Meldet Babler sich zur 32-Stunden-Woche, kommt der dritte Clown von rechts aus Salzburg daher und meint, dass das nicht geht. Daraufhin muss Babler zurückrudern. Ein sozialdemokratischer Bezirksvertreter kann offen in der Tageszeitung DerStandard „Ausländer Raus!” fordern und niemand in der SPÖ sagt etwas. Natürlich, das ist keine SPÖ-Forderung. Aber scheinbar ist die Partei offen für derlei Politik. Man erwartet sich auch nicht große Meldungen von Babler zu Israel-Palästina. Es ist aber schon ein Zeichen mangelnder Führungsqualitäten, wenn die SPÖ keine alternative Stimme zur Regierung bietet.
4. Wahlkrampf
Hier kommen wir zum Elefanten im Raum. Der nächste Wahlkampf wird mit großer Wahrscheinlichkeit ein Battle der Emotionen und des Leitspruchs „Ausländer raus”. Babler spricht derzeit von Teuerung, Inflation und sozialer Gerechtigkeit – das wird in sechs Monaten, wenn es um die Wurst geht, relativ uninteressant sein. Bestimmende Bilder werden die Sonnenallee, Pariser Vororte und die Sorge um „den Islam“ sein. Die SPÖ muss für diesen Fall einen Plan und eine klare Linie haben. Michael Häupl konnte in seinen Wahlkämpfen eine klar antirassistische Kampagne fahren, anderweitige Kommentare aus den eigenen Reihen ließ er nicht zu. Babler gelingt dies bislang nicht. Es ist schwer vorstellbar, dass dies im Wahlkampf einfacher wird.
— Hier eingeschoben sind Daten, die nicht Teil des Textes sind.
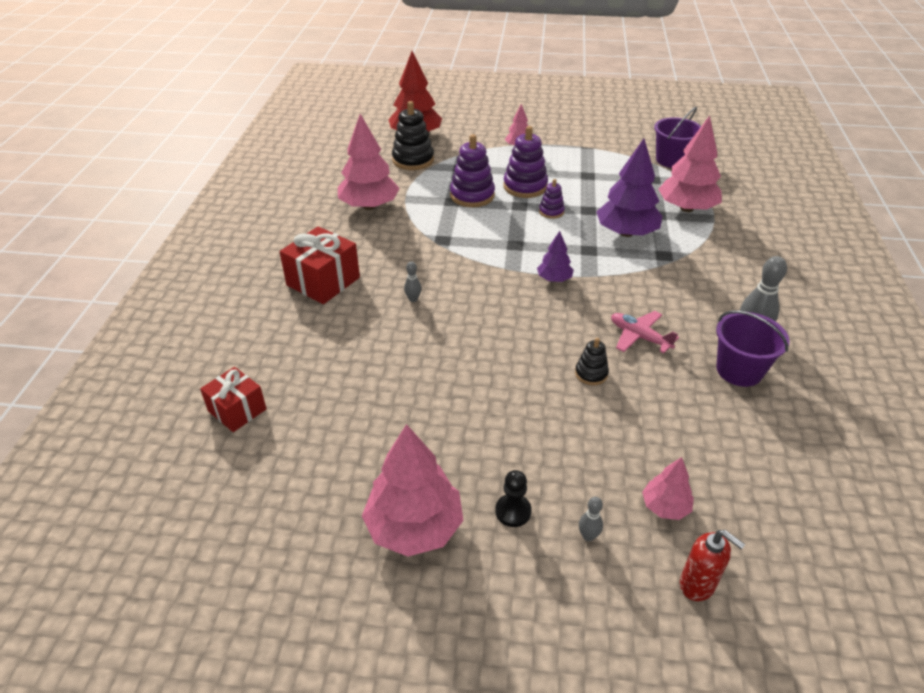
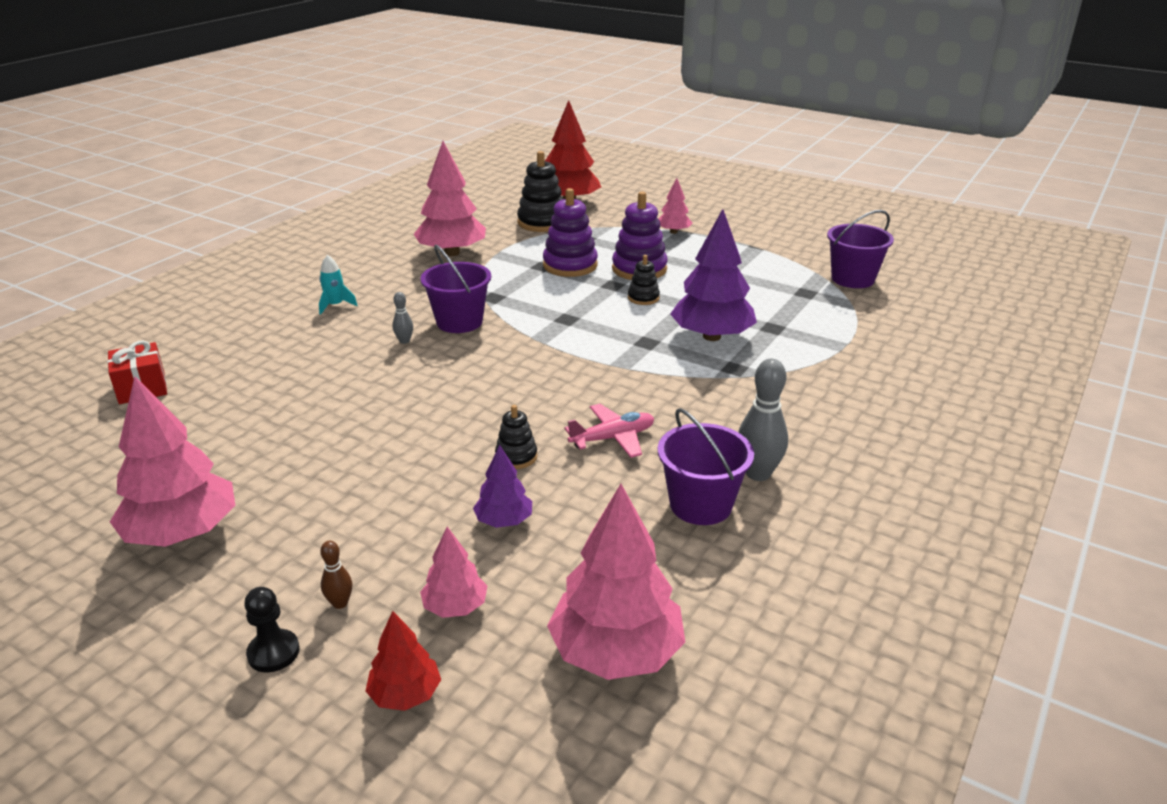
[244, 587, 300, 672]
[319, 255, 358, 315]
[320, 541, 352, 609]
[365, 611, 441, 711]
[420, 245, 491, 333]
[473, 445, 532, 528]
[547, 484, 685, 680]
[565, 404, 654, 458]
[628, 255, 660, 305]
Falls es im Wahlkampf doch um soziale Fragen geht, kommen wir wieder zu Punkt Zwei zurück. Sollte die SPÖ radikale Ideen einbringen, werden sie von irgendwem in der Partei sabotiert werden. Oder man einigt sich am Parteitag auf einen faulen Kompromiss, der niemandem hilft.
5. Minimo Lider
Irgendwann muss man sich die Frage stellen, ob nicht Babler als Parteivorsitzender das Problem ist. Rendi-Wagner hatte keine Hausmacht. Die scheint Babler auch nicht zu haben. Er ist mit seinen Programmen so oft zurückgerudert, dass mittlerweile unklar ist, wofür er steht. Jede Position ist seine „private Meinung“. In der Partei gibt es keine Stringenz und keine einheitliche Linie. Alle sagen, was sie gerade denken und die, die am lautesten brüllen, bekommen die meiste Zeit im Fernsehen. Babler schafft es weder, eine kritische Jugend hinter sich zu versammeln, noch frustrierte ÖVP-Wähler, noch FPÖ-Wähler, noch sonst irgendwen. Derzeit schaut es eher danach aus, als ob man Falter-Lesende für sich gewinnen möchte.
Statt Vorwürfe offensiv zu entkräften, flüchtet Babler in die Defensive. Er bemüht gerne Fußball-Floskeln und redet vom Ballbesitz als Metapher dafür, die Themen vorzugeben. Doch Babler und die SPÖ haben den Ball nicht. Sie müssten Pressing spielen und den Ball gewinnen. Pressing ist mit gewissem Risiko verbunden und benötigt ein Spiel gegen den Ball. Wenn man ohne Pressing auf Ballbesitz spielen möchte, verliert man mit 8-2. Um das zu verhindern, benötigt die SPÖ jedoch ein eigenes Thema. Alles, was sie jetzt anbieten möchte, sei es linke Sozialpolitik (KPÖ), Protest (FPÖ), Staatskapitalismus (ÖVP), Gesellschaftsliberalismus (NEOS) oder technokratische Regierungspolitik (Grünen), wird von einer anderen Partei besser vertreten.
Nach Babler wird es wieder einen anderen Vorsitzenden geben. Dieses Mal nach dem Experiment mit einem „Linken“ oder einem Polizisten, vielleicht wieder das Modell „Vranitzky“: wirtschaftsliberal, weltoffen und am Ende doch erfolglos. Bevor wir dieser Partei beim Dahinvegetieren zuschauen, wäre Euthanasie die humanere Variante. Und wir würden keine Zeit und Gedanken an eine Partei ohne Zukunft verschwenden.